Friday, September 10, 2010

Words and Bread

     When I first moved to Highland County, my principal suggested that I learn where all of my students lived. He wanted me to understand some of the remote and rugged places that they called home. So, I hopped in my car and started looking for their houses, but I couldn’t find them. One set of directions said to go three miles up Straight Creek until I reached the Forks of the Water.  Then I should turn left on the Blue Grass Road and follow it until I reached the road to Laurel Fork.  Seemed simple enough, but although all of the roads in the county had names, none of them sported a road sign. The locals and old timers knew which road was Possum Trot and which one was Seldom Seen, but county maps only listed roads by route numbers. When I finally mastered most of the place names and the people attached to them, I felt like I was officially a member of the community. Then, the government required us to post street signs on all the roads so the rescue squads and firemen could come to our rescue, even though they already knew where we lived. Even my quarter mile driveway was marked by a brown sign. And of course there were arguments as folks tried to determine if the street signs should read “hollow”-(definition--empty space), or “holler” (definition--friendly yell.) Hollow won out over the more poetic local vernacular. Many of the place names were changed or replaced.
     Last weekend I attended a happy reunion on the tree lined shores of Camp Hanover. Several of us climbed into a tree house high over the tannic brown lake and recalled the language of the magical summers we spent there. We talked of  Mystery Lake, the P-fer Teepee, Vesper Dell, the monkey bridge, the Trading Post, the sawdust pile, the snake pit and Fairy Land.

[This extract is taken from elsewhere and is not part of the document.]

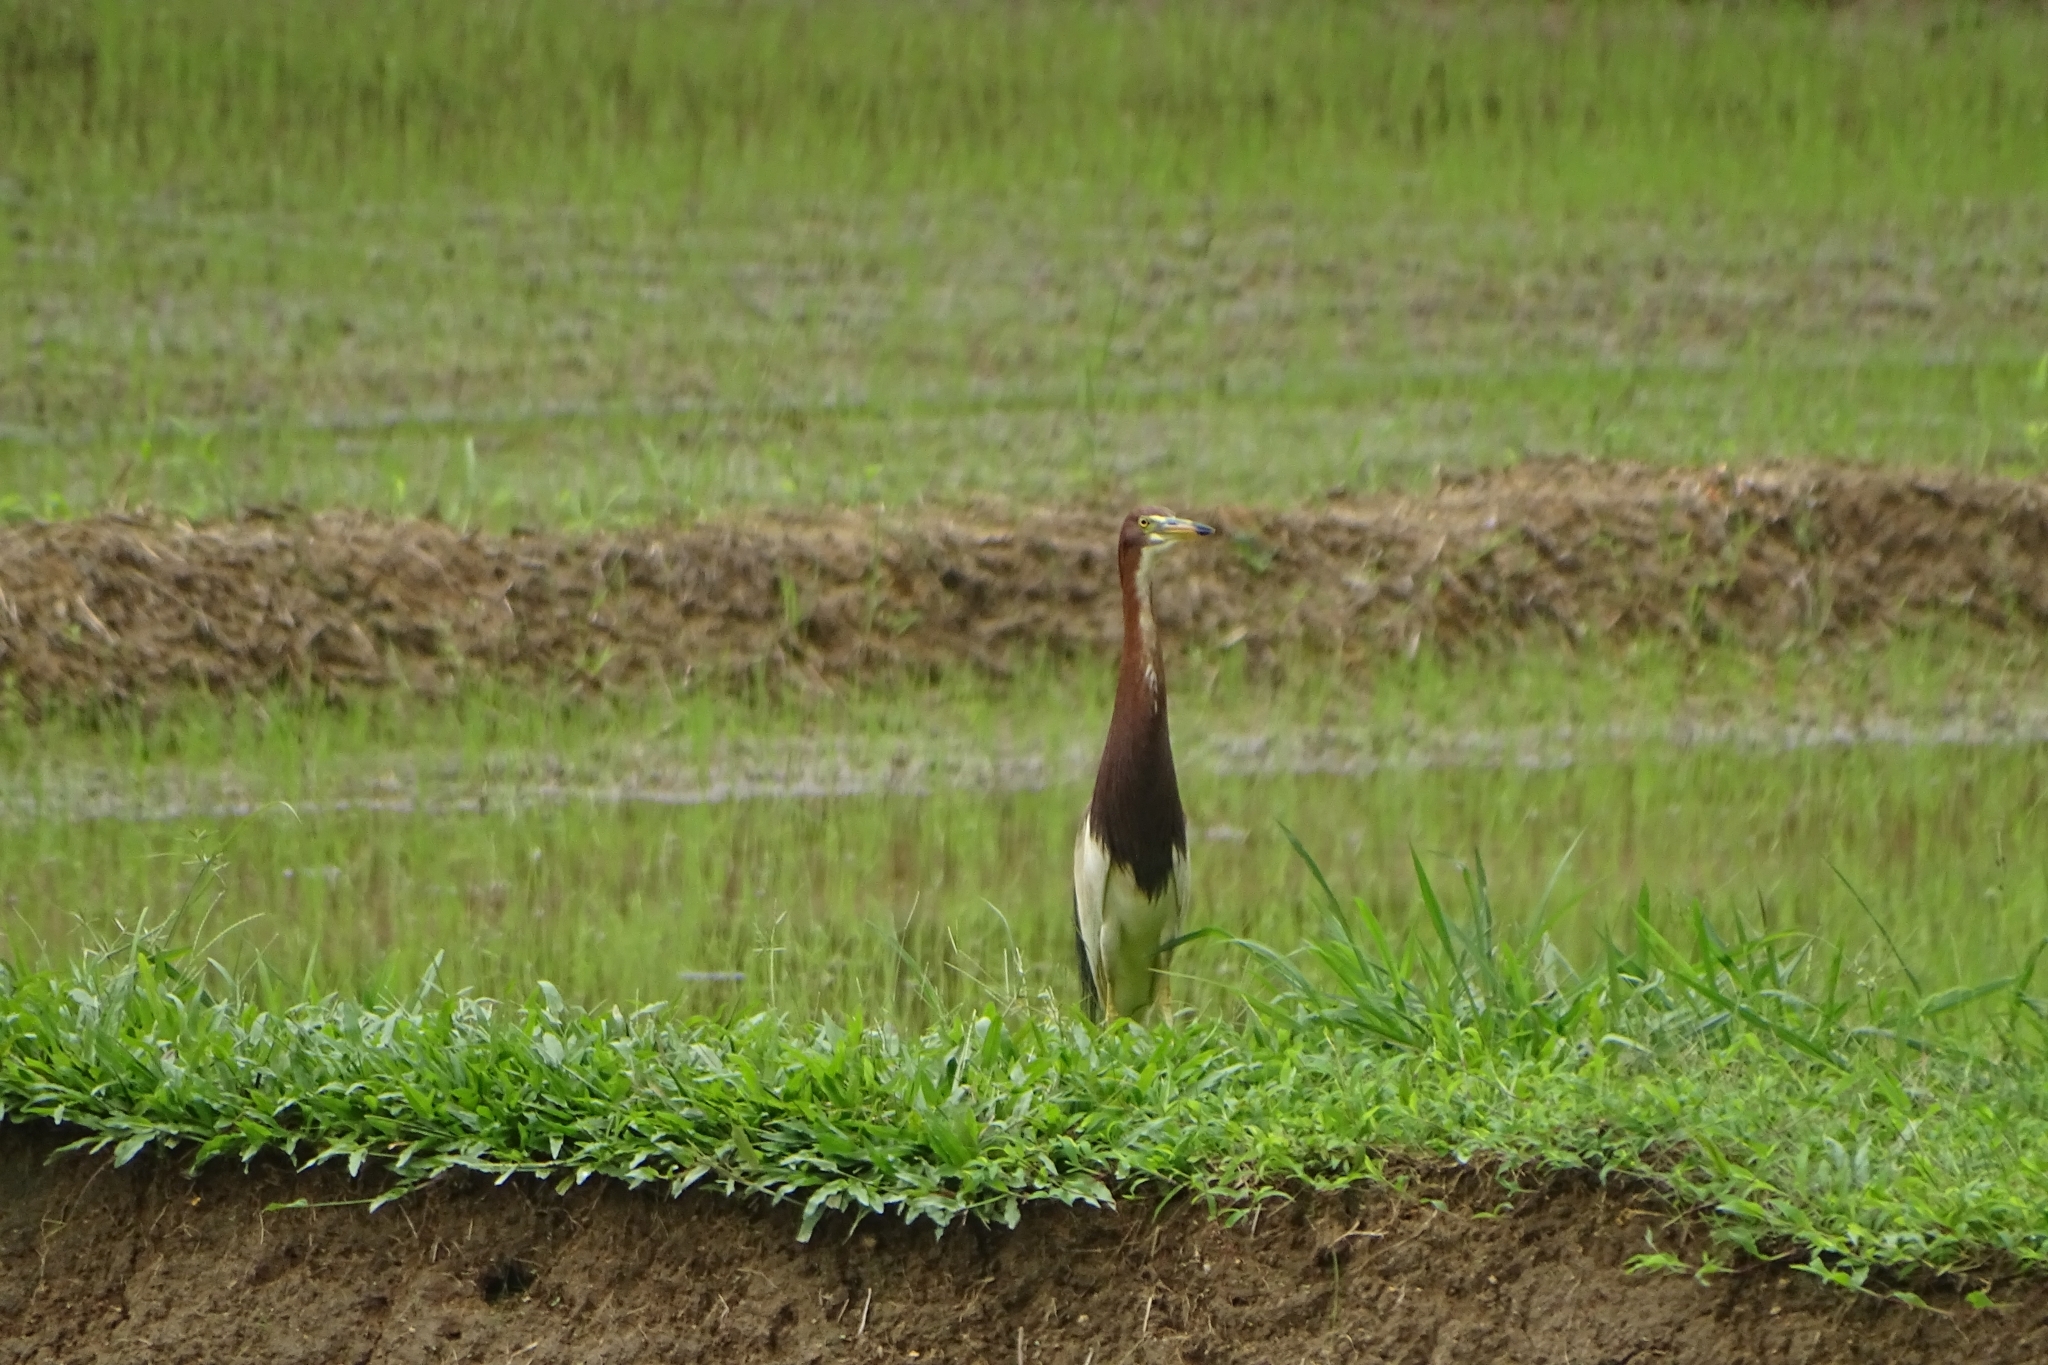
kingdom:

We remembered drinking bug juice, initiating the innocents into the Honey Bee Society, listening to John tell stories about “Our Elephant,” and “Old Roanie,” going on dry runs across the lake and kneeling reverently to light a fire. The words were enough to carry us, if only for a moment, back to the firefly nights of sleeping in hogans, making s’mores, and gathering on rainy nights in the Kirkwoods.
     But, like the road names in Highland, some of our words have been lost or replaced by a new vernacular which will resonate in the same way in thirty or so years for another bunch of old friends who, like us, will come back to hike the lake and speak the words that evoke such rich memories. And like me, they will be fed.
Evening has come. The board is spread. Thanks be to God who gives us bread. Praise God for bread.

1 comment:

  1. Beautiful. The old words do get lost and replaced with new words that become old in a cycle as old as language. It's sad and inevitable and yet somewhat comforting, too. Unless it's your own words that are being lost. No comfort in that.